=== DATA FOR THE TASK ===
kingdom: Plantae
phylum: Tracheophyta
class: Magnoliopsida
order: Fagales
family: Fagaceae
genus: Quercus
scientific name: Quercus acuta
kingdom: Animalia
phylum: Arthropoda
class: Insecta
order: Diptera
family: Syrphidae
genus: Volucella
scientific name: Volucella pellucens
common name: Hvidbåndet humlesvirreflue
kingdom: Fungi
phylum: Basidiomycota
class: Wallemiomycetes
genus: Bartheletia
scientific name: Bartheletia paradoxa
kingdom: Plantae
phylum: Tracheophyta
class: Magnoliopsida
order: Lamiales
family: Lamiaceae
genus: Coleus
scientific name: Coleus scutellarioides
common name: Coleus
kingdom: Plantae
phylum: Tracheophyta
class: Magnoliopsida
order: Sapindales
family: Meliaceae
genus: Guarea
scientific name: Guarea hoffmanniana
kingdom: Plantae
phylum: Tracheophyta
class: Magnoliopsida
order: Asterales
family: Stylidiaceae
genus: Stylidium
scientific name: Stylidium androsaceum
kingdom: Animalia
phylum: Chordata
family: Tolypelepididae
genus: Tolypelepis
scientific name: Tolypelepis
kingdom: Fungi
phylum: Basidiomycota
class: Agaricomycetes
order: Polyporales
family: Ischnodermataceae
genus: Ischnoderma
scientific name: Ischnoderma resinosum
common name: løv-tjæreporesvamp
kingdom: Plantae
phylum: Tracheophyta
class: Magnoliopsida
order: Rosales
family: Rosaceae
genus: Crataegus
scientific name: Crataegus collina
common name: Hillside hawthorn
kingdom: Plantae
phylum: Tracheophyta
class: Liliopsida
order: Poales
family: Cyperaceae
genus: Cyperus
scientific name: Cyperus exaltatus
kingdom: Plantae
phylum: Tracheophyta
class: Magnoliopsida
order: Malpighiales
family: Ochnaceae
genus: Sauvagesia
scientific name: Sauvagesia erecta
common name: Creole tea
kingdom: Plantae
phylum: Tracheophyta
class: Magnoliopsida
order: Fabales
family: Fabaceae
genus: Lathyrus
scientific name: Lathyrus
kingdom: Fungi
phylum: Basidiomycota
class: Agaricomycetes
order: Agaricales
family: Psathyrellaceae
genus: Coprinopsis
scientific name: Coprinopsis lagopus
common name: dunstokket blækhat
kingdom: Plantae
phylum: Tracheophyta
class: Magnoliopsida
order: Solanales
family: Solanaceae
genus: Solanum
===
WHAT THE TASK REQUIRES — In all the rows above, switch every "scientific name" to "Latin name" and give the lines again with everything else unchanged.

CORRECT OUTPUT —
kingdom: Plantae
phylum: Tracheophyta
class: Magnoliopsida
order: Fagales
family: Fagaceae
genus: Quercus
Latin name: Quercus acuta
kingdom: Animalia
phylum: Arthropoda
class: Insecta
order: Diptera
family: Syrphidae
genus: Volucella
Latin name: Volucella pellucens
common name: Hvidbåndet humlesvirreflue
kingdom: Fungi
phylum: Basidiomycota
class: Wallemiomycetes
genus: Bartheletia
Latin name: Bartheletia paradoxa
kingdom: Plantae
phylum: Tracheophyta
class: Magnoliopsida
order: Lamiales
family: Lamiaceae
genus: Coleus
Latin name: Coleus scutellarioides
common name: Coleus
kingdom: Plantae
phylum: Tracheophyta
class: Magnoliopsida
order: Sapindales
family: Meliaceae
genus: Guarea
Latin name: Guarea hoffmanniana
kingdom: Plantae
phylum: Tracheophyta
class: Magnoliopsida
order: Asterales
family: Stylidiaceae
genus: Stylidium
Latin name: Stylidium androsaceum
kingdom: Animalia
phylum: Chordata
family: Tolypelepididae
genus: Tolypelepis
Latin name: Tolypelepis
kingdom: Fungi
phylum: Basidiomycota
class: Agaricomycetes
order: Polyporales
family: Ischnodermataceae
genus: Ischnoderma
Latin name: Ischnoderma resinosum
common name: løv-tjæreporesvamp
kingdom: Plantae
phylum: Tracheophyta
class: Magnoliopsida
order: Rosales
family: Rosaceae
genus: Crataegus
Latin name: Crataegus collina
common name: Hillside hawthorn
kingdom: Plantae
phylum: Tracheophyta
class: Liliopsida
order: Poales
family: Cyperaceae
genus: Cyperus
Latin name: Cyperus exaltatus
kingdom: Plantae
phylum: Tracheophyta
class: Magnoliopsida
order: Malpighiales
family: Ochnaceae
genus: Sauvagesia
Latin name: Sauvagesia erecta
common name: Creole tea
kingdom: Plantae
phylum: Tracheophyta
class: Magnoliopsida
order: Fabales
family: Fabaceae
genus: Lathyrus
Latin name: Lathyrus
kingdom: Fungi
phylum: Basidiomycota
class: Agaricomycetes
order: Agaricales
family: Psathyrellaceae
genus: Coprinopsis
Latin name: Coprinopsis lagopus
common name: dunstokket blækhat
kingdom: Plantae
phylum: Tracheophyta
class: Magnoliopsida
order: Solanales
family: Solanaceae
genus: Solanum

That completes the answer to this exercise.